• [Document excerpt]
%%

The finding includes:

Review of the facility's policy titled "Medication Reconciliation", with a revised date of 04/07, revealed when all medications have been verified and reconciled by the licensed medical provider they should be faxed to Pharmacy. The pharmacist will do computer entry of reconciled medication as indicated on the form.

Record review revealed Patient #1 was admitted to the facility on 09/07/12 through the emergency department with the diagnoses which included Pneumonia, Gaucome and Cateracts. Further record review revealed Patient #1 had been a resident at a local Long Term Care Facility (LTCF). Review of Patient #1's clinical record revealed a Medication Administration Record (MAR) from the LTCF for the month of September 2012. Review of the MAR from the LTCF and the facility's admission medication reconciliation forms revealed the medications corresponded with each other. Review of the facility's medication reconciliation form and the facility's MAR from 09/07/12 through 09/20/12 revealed the ordered eye drops did not correspond. On 09/20/12 the Restasis (one of the ordered eye drops) was corrected to one (1) drop to both eyes at hour of sleep and the Brimonidine 0.1 percent eye drop was not corrected prior to Patient #1's discharge..

Interview with Patient #1's daughter, on 09/26/12 at 4:15 PM, revealed she told the nurses Patient #1's eye drops were not being given correctly. She stated the nurses would give the eye medication the way she told them they were ordered to be given when she was there, but at night or when she was not there, the eye drops were given incorrectly.

Interview with the Pharmacist, on 10/02/12 at 11:00 AM, revealed when the admission medication reconciliation process was completed, the eye drops were entered incorrectly on the facility's MAR. He stated the process was to enter the orders correctly to the MAR. He also stated if there is a discrepancy the nurse would usually call pharmacy to report it or they correct the MAR themselves. He stated he did not know if the MAR was sent to pharmacy and the order was not corrected or if the pharmacy did not receive the MAR.

%%

• [Exercises to complete]
1. Output everything in the medication reconciliation finding from "Interview with the" down to "receive the MAR.", with no changes.
2. Decide whether each statement agrees with the medication reconciliation finding. Answer yes or no for each, and quote the words that settle it.
(a) The Pharmacist was interviewed on 10/02/12 at 11:00 AM.
(b) The Brimonidine eye drop was corrected before Patient #1 was discharged.
(c) The MAR from the LTCF and the facility's admission medication reconciliation forms did not match.
The listing that follows the finding comes from a separate source.

• [Given records]
%%

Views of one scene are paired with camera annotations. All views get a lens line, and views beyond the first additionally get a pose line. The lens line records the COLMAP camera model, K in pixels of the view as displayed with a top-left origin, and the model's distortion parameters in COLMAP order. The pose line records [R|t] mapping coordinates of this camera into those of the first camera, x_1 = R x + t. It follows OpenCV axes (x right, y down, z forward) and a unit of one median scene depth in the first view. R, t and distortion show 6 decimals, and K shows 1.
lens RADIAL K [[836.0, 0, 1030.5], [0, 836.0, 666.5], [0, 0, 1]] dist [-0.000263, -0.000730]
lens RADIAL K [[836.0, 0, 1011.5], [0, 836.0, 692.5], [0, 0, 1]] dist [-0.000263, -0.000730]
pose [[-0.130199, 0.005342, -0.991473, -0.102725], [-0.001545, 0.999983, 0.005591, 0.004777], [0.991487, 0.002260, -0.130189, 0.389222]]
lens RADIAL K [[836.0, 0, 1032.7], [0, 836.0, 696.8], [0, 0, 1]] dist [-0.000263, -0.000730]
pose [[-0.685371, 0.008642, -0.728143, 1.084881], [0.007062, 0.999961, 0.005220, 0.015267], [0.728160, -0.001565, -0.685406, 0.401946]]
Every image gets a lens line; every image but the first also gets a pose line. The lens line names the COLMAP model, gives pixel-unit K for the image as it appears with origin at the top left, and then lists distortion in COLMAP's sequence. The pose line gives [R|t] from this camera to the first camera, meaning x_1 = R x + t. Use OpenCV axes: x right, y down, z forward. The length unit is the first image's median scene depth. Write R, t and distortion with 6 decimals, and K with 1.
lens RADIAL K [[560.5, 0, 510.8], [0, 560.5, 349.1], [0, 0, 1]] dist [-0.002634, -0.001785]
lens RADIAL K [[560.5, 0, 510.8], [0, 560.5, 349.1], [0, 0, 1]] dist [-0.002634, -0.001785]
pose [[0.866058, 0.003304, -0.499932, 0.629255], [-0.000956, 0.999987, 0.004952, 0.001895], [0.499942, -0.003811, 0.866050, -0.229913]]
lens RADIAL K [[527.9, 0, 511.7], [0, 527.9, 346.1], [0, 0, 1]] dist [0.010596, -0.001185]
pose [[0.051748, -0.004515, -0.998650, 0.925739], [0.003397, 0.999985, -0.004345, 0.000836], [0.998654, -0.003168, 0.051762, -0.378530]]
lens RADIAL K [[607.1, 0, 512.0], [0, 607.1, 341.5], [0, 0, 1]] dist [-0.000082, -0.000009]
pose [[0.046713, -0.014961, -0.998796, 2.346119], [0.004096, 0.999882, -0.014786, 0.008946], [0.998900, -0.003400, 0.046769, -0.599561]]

%%

• [Exercise solutions]
1.
Interview with the Pharmacist, on 10/02/12 at 11:00 AM, revealed when the admission medication reconciliation process was completed, the eye drops were entered incorrectly on the facility's MAR. He stated the process was to enter the orders correctly to the MAR. He also stated if there is a discrepancy the nurse would usually call pharmacy to report it or they correct the MAR themselves. He stated he did not know if the MAR was sent to pharmacy and the order was not corrected or if the pharmacy did not receive the MAR.

2.
(a) Yes: "Interview with the Pharmacist, on 10/02/12 at 11:00 AM"
(b) No: "the Brimonidine 0.1 percent eye drop was not corrected prior to Patient #1's discharge"
(c) No: "revealed the medications corresponded with each other"